I'm using C# to call a REST API which returns a JSON object containing HTML code. Here is an example of the object I'm interested in
{
"Body": "<html class=\"sg-campaigns\"><head>\r\n<meta http-equiv=\"Content-Type\" content=\"text/html; charset=utf-8\"><meta content=\"text/html; charset=utf-8\"><meta name=\"viewport\" content=\"width=device-width, initial-scale=1, minimum-scale=1, maximum-scale=1\"><meta content=\"IE=Edge\"><style type=\"text/css\">\r\n<!--\r\nbody ..."
}
I would like to further process the HTML code but since it contains various elements to be a valid JSON string deserialization with System.Text.Json
fails with the following exception
System.Text.Json.JsonReaderException: '<' is an invalid start of a value.

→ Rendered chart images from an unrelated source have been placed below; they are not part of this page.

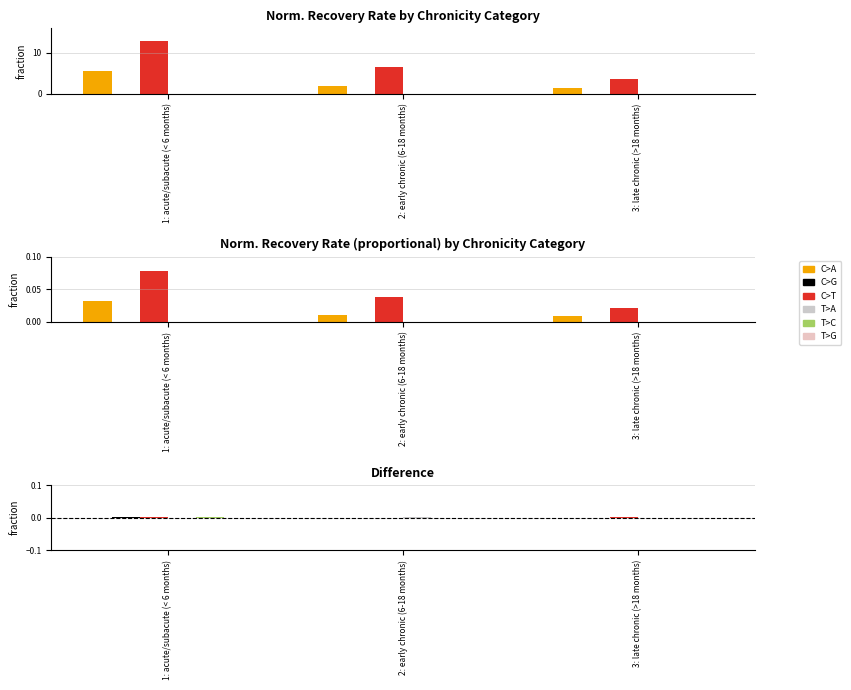

What is the label of the 1st bar from the right?

3: late chronic (>18 months)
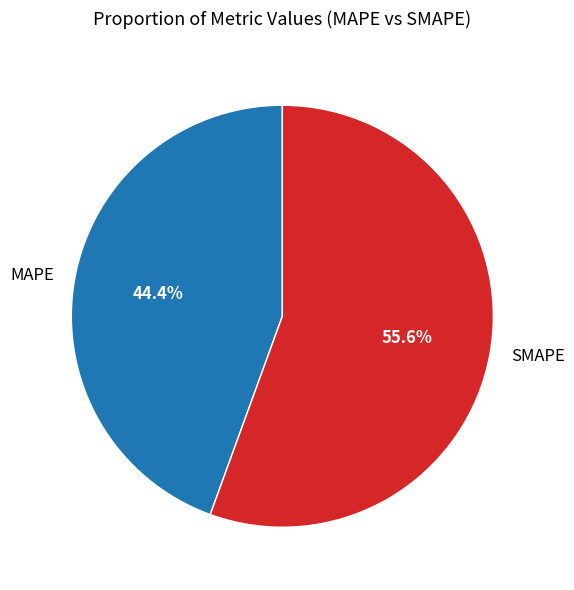

To the nearest percent, what percentage of the pie is MAPE?

44%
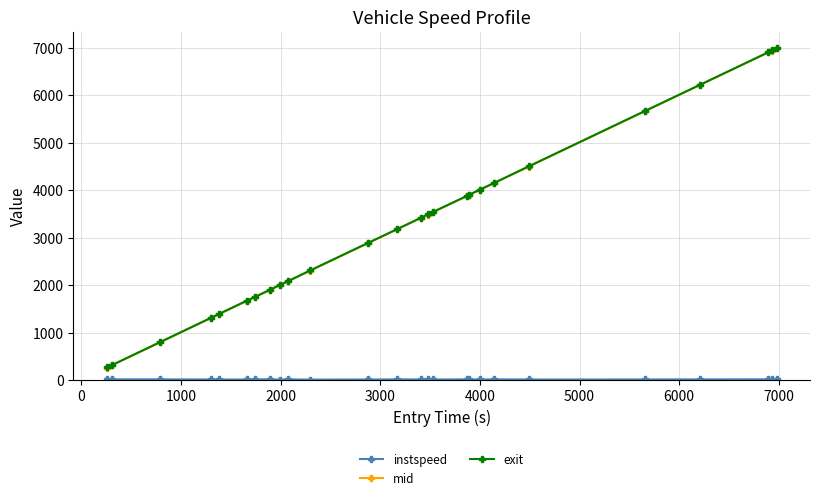

Does the chart have visible grid lines?

Yes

I have tried using the following code to deserialize the content of the Body attribute
var options = new JsonSerializerOptions()
{
Encoder = System.Text.Encodings.Web.JavaScriptEncoder.UnsafeRelaxedJsonEscaping,
WriteIndented = true
};
var content = JsonSerializer.Deserialize<String>(html, options);
The elements causing errors are for example:
\ "
< !--
\r
,\n
,\t
I'm curious to learn how the Body
attribute from the code above can be cleaned to only contain valid HTML, maybe someone from the community has an idea about this.